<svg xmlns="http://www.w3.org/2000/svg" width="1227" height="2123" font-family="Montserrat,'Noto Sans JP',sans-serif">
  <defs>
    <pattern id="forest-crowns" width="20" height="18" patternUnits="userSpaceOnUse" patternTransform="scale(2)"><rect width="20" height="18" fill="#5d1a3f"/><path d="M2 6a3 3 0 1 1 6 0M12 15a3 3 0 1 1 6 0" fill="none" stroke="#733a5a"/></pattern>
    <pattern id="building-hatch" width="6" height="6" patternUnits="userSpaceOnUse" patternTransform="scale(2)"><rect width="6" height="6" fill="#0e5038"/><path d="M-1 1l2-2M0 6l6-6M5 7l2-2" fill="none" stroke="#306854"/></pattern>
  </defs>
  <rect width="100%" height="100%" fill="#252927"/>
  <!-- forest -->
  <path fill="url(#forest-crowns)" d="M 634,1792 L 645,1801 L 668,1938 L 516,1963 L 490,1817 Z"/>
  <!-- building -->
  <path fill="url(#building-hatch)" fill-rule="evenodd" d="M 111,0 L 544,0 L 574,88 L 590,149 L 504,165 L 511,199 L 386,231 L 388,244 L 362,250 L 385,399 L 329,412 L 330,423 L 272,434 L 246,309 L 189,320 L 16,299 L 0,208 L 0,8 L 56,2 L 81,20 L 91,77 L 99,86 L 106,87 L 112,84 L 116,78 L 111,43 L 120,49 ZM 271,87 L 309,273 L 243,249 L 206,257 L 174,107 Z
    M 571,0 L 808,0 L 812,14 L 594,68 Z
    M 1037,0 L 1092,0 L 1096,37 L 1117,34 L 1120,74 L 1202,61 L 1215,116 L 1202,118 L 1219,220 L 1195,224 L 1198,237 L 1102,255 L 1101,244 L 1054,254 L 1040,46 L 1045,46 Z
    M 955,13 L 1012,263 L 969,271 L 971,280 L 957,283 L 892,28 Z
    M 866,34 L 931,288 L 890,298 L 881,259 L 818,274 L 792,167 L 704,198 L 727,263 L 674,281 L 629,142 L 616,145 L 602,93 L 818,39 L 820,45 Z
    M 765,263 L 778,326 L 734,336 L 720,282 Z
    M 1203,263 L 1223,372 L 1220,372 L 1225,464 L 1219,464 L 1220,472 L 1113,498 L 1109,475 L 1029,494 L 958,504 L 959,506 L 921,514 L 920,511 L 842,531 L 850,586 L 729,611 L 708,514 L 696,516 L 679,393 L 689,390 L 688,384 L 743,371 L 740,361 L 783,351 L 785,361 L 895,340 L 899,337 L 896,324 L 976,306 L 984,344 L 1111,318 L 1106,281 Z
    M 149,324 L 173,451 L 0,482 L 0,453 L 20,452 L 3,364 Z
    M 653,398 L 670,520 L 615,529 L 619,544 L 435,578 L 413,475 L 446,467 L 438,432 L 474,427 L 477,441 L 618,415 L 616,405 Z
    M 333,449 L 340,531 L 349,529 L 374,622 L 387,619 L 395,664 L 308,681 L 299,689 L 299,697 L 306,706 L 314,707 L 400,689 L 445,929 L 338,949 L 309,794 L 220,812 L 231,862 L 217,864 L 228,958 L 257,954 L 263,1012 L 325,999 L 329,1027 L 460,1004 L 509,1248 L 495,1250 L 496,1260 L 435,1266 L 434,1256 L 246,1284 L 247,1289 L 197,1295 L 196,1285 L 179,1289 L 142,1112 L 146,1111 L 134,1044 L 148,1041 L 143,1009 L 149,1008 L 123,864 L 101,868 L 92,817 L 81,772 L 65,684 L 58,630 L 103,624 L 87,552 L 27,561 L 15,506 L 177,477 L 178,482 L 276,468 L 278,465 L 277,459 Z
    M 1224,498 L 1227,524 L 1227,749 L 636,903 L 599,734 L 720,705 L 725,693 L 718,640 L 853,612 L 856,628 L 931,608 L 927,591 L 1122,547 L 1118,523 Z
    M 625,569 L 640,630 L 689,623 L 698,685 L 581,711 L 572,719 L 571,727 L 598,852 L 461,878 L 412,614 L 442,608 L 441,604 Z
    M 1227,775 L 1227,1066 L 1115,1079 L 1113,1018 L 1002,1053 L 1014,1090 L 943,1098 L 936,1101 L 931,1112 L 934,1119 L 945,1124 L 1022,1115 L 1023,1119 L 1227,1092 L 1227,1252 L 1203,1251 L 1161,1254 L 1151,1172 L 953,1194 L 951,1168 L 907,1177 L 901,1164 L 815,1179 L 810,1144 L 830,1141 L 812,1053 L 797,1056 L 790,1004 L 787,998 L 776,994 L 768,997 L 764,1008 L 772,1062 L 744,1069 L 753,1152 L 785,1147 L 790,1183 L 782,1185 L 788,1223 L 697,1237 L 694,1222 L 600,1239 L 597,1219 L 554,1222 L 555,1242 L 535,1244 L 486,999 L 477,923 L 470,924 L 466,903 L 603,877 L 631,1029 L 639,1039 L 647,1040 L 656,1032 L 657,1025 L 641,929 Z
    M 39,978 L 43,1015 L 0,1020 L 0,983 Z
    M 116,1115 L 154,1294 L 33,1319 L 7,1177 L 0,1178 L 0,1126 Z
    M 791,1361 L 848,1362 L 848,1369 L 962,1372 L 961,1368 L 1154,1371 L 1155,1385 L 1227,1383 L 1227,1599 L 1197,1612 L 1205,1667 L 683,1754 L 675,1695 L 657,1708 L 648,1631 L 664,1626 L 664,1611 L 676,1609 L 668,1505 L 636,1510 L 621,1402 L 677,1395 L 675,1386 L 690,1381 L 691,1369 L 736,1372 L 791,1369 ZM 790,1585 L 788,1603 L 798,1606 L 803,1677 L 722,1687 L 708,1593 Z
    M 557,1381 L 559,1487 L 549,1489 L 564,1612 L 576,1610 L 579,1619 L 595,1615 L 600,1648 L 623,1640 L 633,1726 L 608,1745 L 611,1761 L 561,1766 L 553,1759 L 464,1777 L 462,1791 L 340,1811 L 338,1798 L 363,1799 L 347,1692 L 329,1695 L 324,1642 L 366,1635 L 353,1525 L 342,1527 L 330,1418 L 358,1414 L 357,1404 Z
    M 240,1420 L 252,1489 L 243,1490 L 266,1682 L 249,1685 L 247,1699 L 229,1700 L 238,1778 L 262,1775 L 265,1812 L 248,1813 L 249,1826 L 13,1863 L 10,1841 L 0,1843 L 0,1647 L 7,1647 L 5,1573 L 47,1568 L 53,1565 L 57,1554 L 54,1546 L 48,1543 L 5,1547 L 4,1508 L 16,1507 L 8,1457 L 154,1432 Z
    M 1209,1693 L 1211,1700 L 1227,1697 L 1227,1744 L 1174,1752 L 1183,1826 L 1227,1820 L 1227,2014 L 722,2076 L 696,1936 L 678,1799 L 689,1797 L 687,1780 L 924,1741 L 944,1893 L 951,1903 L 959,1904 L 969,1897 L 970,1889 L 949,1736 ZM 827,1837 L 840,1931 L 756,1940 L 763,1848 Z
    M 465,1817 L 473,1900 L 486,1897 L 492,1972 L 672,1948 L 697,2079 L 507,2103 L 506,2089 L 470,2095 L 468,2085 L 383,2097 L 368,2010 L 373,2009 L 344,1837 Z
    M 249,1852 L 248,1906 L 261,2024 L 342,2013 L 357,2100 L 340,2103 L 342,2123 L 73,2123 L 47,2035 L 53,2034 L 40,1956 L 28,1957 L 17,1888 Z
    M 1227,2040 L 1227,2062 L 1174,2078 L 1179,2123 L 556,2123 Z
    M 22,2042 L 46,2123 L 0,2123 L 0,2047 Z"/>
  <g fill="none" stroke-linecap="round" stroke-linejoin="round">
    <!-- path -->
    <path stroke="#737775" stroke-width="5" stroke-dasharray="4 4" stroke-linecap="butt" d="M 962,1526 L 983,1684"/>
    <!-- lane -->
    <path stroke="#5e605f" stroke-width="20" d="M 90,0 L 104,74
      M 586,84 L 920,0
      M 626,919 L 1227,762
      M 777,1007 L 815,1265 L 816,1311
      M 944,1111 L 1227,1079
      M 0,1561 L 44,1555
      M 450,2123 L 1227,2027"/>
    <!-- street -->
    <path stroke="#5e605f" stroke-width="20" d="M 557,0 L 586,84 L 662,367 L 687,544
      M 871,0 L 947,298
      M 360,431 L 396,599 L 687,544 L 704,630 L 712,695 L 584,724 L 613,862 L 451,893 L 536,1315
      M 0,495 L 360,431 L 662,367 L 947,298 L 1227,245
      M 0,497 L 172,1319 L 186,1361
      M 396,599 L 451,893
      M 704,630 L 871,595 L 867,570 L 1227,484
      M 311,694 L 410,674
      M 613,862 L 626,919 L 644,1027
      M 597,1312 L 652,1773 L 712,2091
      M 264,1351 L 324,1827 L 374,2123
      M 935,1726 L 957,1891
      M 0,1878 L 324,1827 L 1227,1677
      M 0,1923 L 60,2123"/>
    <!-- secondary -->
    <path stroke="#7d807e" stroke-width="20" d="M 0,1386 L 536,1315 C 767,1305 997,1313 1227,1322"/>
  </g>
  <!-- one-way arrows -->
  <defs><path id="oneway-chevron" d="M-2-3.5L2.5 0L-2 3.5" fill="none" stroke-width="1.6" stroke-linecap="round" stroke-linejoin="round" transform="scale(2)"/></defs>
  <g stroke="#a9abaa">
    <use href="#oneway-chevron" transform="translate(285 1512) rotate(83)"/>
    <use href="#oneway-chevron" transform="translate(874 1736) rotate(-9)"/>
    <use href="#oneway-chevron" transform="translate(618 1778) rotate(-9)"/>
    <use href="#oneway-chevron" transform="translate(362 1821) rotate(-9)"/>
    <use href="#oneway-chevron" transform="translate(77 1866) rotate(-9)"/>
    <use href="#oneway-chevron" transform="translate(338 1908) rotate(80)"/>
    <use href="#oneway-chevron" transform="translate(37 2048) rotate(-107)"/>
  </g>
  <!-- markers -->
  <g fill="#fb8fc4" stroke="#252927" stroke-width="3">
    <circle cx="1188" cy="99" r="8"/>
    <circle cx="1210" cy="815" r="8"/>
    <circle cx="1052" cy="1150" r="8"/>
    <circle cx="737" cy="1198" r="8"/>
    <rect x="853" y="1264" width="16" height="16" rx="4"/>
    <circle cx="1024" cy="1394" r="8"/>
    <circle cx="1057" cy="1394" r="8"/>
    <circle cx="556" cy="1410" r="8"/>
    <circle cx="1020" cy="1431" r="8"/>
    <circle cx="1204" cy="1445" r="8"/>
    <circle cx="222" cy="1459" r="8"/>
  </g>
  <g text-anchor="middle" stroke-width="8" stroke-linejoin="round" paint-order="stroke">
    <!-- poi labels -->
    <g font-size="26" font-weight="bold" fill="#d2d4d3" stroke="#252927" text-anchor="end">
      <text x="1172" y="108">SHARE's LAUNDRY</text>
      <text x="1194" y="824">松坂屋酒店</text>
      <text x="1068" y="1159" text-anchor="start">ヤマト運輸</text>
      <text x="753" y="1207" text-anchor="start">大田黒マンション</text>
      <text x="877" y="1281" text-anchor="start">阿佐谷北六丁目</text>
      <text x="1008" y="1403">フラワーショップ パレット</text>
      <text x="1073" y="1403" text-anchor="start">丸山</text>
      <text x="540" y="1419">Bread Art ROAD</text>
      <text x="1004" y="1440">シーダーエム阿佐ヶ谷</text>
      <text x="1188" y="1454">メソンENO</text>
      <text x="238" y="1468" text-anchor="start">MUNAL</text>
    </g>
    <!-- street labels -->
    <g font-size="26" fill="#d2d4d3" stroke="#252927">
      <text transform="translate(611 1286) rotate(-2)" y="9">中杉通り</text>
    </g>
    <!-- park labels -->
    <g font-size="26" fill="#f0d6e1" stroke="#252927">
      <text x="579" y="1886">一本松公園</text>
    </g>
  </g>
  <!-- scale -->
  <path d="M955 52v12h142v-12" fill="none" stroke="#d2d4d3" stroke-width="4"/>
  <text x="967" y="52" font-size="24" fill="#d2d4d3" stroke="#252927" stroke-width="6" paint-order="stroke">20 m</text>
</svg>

□ □ □

*WHAT THE EXERCISE ASKS*. Output the material above exactly, but only from the line that carries "<!-- one-way arrows -->" through the line that carries "<!-- poi labels -->".

*SOLUTION FOR THIS TASK*.
  <!-- one-way arrows -->
  <defs><path id="oneway-chevron" d="M-2-3.5L2.5 0L-2 3.5" fill="none" stroke-width="1.6" stroke-linecap="round" stroke-linejoin="round" transform="scale(2)"/></defs>
  <g stroke="#a9abaa">
    <use href="#oneway-chevron" transform="translate(285 1512) rotate(83)"/>
    <use href="#oneway-chevron" transform="translate(874 1736) rotate(-9)"/>
    <use href="#oneway-chevron" transform="translate(618 1778) rotate(-9)"/>
    <use href="#oneway-chevron" transform="translate(362 1821) rotate(-9)"/>
    <use href="#oneway-chevron" transform="translate(77 1866) rotate(-9)"/>
    <use href="#oneway-chevron" transform="translate(338 1908) rotate(80)"/>
    <use href="#oneway-chevron" transform="translate(37 2048) rotate(-107)"/>
  </g>
  <!-- markers -->
  <g fill="#fb8fc4" stroke="#252927" stroke-width="3">
    <circle cx="1188" cy="99" r="8"/>
    <circle cx="1210" cy="815" r="8"/>
    <circle cx="1052" cy="1150" r="8"/>
    <circle cx="737" cy="1198" r="8"/>
    <rect x="853" y="1264" width="16" height="16" rx="4"/>
    <circle cx="1024" cy="1394" r="8"/>
    <circle cx="1057" cy="1394" r="8"/>
    <circle cx="556" cy="1410" r="8"/>
    <circle cx="1020" cy="1431" r="8"/>
    <circle cx="1204" cy="1445" r="8"/>
    <circle cx="222" cy="1459" r="8"/>
  </g>
  <g text-anchor="middle" stroke-width="8" stroke-linejoin="round" paint-order="stroke">
    <!-- poi labels -->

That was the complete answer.